Status quo on Wheeler money reallocation question for November ballot
Aspen voters will decide this fall on whether to repurpose real estate transfer tax revenue for broader arts funding
After calling a special meeting, two Aspen City Council members were unsuccessful Friday in swaying one of their colleagues to change their mind on a vote earlier this week to send a ballot question to voters asking to repurpose a portion of real estate transfer tax revenue that funds the Wheeler Opera House.
Friday’s decision came at 4 p.m., one hour before the 5 p.m. deadline to get a ballot question to the Pitkin County Clerk and Recorder’s Office for the Nov. 2 election.
Freshman Councilman John Doyle, who has been in office for three months, was considered the swing vote since he said during Tuesday’s special meeting that he could see the merits of sending the question to voters this year but also understood the arguments to wait until November 2022.
Doyle eventually sided Tuesday with Mayor Torre and Councilman Skippy Mesirow to send the question to voters in a 3-2 vote, with Councilmembers Rachel Richards and Ward Hauenstein dissenting.

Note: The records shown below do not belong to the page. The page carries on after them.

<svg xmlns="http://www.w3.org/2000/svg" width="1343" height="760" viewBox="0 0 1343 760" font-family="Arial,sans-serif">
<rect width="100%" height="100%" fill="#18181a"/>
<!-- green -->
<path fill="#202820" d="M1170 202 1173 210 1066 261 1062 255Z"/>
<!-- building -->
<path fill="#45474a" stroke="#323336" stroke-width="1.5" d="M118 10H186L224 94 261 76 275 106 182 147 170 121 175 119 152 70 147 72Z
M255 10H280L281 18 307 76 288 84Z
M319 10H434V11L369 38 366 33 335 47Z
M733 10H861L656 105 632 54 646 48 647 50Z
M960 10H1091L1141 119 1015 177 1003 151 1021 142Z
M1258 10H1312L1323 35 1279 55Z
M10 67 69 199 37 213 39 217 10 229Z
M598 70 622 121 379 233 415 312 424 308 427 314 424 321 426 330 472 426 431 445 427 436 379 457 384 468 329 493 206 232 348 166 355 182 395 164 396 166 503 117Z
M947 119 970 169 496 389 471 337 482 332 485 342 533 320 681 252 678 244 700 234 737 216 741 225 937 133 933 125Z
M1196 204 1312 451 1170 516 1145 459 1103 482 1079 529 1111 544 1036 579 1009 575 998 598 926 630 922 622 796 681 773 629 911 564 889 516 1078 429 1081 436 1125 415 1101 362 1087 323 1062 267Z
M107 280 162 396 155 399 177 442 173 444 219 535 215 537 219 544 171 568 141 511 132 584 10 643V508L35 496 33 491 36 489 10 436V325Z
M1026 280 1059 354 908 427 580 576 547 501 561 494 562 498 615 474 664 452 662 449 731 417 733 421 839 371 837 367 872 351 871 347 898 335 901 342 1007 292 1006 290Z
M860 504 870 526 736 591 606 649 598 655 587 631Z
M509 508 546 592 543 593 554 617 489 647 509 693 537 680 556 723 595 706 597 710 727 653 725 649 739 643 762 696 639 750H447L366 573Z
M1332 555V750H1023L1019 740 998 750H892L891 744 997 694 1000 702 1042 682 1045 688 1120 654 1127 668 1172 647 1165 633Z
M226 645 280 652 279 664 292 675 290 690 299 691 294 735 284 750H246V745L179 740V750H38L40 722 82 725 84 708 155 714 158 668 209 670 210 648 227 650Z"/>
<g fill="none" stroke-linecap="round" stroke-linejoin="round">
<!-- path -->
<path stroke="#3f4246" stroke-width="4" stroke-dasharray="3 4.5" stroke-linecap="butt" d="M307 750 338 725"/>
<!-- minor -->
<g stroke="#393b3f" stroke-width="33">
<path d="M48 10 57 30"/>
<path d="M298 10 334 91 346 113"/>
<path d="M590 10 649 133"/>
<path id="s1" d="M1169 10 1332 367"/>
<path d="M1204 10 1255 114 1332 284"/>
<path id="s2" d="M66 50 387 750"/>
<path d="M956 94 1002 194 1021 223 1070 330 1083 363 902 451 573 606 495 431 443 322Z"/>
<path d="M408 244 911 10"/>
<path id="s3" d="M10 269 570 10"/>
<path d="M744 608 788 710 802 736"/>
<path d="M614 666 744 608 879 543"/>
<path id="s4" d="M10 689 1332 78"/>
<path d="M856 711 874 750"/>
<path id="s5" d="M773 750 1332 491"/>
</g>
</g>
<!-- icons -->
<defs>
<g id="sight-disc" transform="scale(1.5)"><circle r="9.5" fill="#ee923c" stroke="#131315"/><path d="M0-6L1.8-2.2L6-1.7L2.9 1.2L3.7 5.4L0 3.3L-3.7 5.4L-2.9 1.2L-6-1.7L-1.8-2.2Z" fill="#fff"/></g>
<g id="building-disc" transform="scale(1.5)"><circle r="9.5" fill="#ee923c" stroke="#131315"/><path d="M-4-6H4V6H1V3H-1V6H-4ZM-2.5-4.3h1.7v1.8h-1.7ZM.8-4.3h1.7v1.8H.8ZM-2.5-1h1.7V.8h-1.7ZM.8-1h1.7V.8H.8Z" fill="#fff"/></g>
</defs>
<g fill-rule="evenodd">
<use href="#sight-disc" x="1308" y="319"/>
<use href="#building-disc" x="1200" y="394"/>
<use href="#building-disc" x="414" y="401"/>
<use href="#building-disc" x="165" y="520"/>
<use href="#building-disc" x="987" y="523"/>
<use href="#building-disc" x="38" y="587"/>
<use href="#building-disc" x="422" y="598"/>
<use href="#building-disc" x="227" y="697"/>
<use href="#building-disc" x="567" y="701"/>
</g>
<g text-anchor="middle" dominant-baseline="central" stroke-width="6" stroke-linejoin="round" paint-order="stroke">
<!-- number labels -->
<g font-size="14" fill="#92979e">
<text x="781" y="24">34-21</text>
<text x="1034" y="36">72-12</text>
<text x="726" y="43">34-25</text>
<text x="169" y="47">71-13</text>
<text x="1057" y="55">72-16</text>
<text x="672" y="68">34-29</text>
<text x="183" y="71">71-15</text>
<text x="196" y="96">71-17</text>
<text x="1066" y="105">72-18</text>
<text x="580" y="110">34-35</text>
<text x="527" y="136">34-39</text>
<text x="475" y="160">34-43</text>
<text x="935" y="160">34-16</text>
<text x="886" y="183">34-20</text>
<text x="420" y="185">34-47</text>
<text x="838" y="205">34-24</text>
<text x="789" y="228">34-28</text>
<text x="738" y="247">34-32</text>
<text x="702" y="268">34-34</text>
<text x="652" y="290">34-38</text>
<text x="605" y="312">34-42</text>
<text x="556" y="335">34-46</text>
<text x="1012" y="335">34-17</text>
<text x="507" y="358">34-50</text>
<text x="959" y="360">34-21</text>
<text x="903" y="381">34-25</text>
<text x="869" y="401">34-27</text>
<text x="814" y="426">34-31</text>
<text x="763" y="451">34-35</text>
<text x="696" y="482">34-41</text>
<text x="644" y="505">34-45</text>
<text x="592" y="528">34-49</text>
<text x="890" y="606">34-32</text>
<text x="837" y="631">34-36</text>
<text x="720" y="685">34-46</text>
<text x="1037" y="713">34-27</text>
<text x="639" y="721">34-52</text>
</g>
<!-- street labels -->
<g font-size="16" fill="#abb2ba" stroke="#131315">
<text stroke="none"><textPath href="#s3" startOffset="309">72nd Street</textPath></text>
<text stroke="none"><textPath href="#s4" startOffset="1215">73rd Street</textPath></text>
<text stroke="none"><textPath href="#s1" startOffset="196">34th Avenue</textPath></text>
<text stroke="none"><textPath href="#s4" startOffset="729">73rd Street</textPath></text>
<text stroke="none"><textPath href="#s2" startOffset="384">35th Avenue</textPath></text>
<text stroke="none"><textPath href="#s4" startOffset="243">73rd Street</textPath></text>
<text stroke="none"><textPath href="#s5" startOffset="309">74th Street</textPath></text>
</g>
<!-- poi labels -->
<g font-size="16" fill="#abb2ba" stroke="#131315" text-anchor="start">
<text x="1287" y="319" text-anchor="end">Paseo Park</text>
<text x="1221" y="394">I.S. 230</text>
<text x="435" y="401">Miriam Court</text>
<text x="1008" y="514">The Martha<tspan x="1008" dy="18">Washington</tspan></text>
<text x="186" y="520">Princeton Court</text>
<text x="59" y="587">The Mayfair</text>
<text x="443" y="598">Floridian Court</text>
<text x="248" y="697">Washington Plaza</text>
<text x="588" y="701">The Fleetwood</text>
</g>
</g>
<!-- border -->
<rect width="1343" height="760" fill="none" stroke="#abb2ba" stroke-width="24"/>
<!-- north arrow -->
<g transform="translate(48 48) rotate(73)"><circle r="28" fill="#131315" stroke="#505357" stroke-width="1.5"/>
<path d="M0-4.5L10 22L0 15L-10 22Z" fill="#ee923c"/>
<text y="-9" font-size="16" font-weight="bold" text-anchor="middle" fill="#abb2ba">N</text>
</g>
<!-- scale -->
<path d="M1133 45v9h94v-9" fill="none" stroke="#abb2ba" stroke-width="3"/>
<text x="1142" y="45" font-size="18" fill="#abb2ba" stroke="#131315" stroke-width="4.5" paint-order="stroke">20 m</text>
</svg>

Doyle did not waiver in his stance on Friday, even though he made a motion to reconsider the ordinance and resolution sending the question to voters but ultimately he voted no, as did Torre and Mesirow.
Richards and Hauenstein called the special meeting saying they felt Tuesday’s vote was flawed because Mesirow joined the meeting virtually an hour and a half after four members of the board ended up deadlocked 2-2 on approving an ordinance that allows the ballot question.
“If the process is flawed, the outcome of the issue is as well,” Hauenstein said Friday. “The outcome of the meeting on Tuesday left me more upset than any of the over 100 City Council meetings I’ve participated in, or witnessed, for a tie vote, a dead vote.”
Richards said calling for a reconsideration in a special meeting was the first type of action she has ever used in her 28 years in public office.
“Last Tuesday evening I questioned briefly in the public hearing … a member not in attendance at the meeting voting on items in the meeting,” she said. “I should’ve objected more strongly.”
Since Tuesday’s meeting, Hauenstein and Richards met separately with Doyle attempting to convince him to lean toward their positions.
Doyle also had spoken with other members of the council individually prior to Friday’s meeting regarding the ballot question.
Richards opposed the ballot question for myriad reasons, including that the city’s recent poling results showed that the required 60% of voters will likely not support it.
She also has said the question is not fully cooked on how the money would be spent, how much would be diverted and what would be left for the historic Wheeler Opera House.
However, she supports the concept of funding more arts but the question should be asked in the fall of 2022 so voters can be fully educated, arts groups can promote the question and it’s during a midterm election when more people typically come to the polls, she said Friday.
Hauenstein said he wants to make sure other important community needs, specifically mental health and child care, are adequately funded before asking voters to divert money from the Wheeler real estate transfer tax (RETT) for more arts support.
Mesirow and Torre said the time is now to ask voters, and the details of how much to leave for the Wheeler and setting parameters for arts spending can be done via ordinance by council vote.
“I am excited about this opportunity and I would like to see this move forward,” Torre said.
Friday was the fourth meeting in a month in which council has met to discuss diverting Wheeler money for other arts uses, and one of over a dozen this year talking about funding other community needs with the same revenue source.
Currently, the Wheeler Opera House has a fund balance of $40 million and some elected officials and community members believe that the coffers have grown too large. Therefore, future RETT revenue can be put to use in other growing areas of need.
The ballot question asks that a portion of the Wheeler’s RETT revenue be repurposed to the Red Brick Center for the Arts, which currently is supported by the city’s general fund and asset management plan fund.
Eliminating the general fund as a source of support for the Red Brick would allow the city to use it to pay its remaining $2.1 million in outstanding certificates of participation for the Isis Theater, which is in financial straits due to challenges in the film industry.
The ballot question also asks that it removes the cap on an annual $100,000 set aside for arts and culture grants to local nonprofits, and opens it up more broadly to the visual and performing arts.
The RETT was first adopted by voters in 1979 and was specifically pledged as financial support for the Wheeler Opera House, plus the annual $100,000 set aside.
In 2016, voters extended the tax through 2039 and reaffirmed the 1979 vote that any change in funding would require support of 60% of the electorate.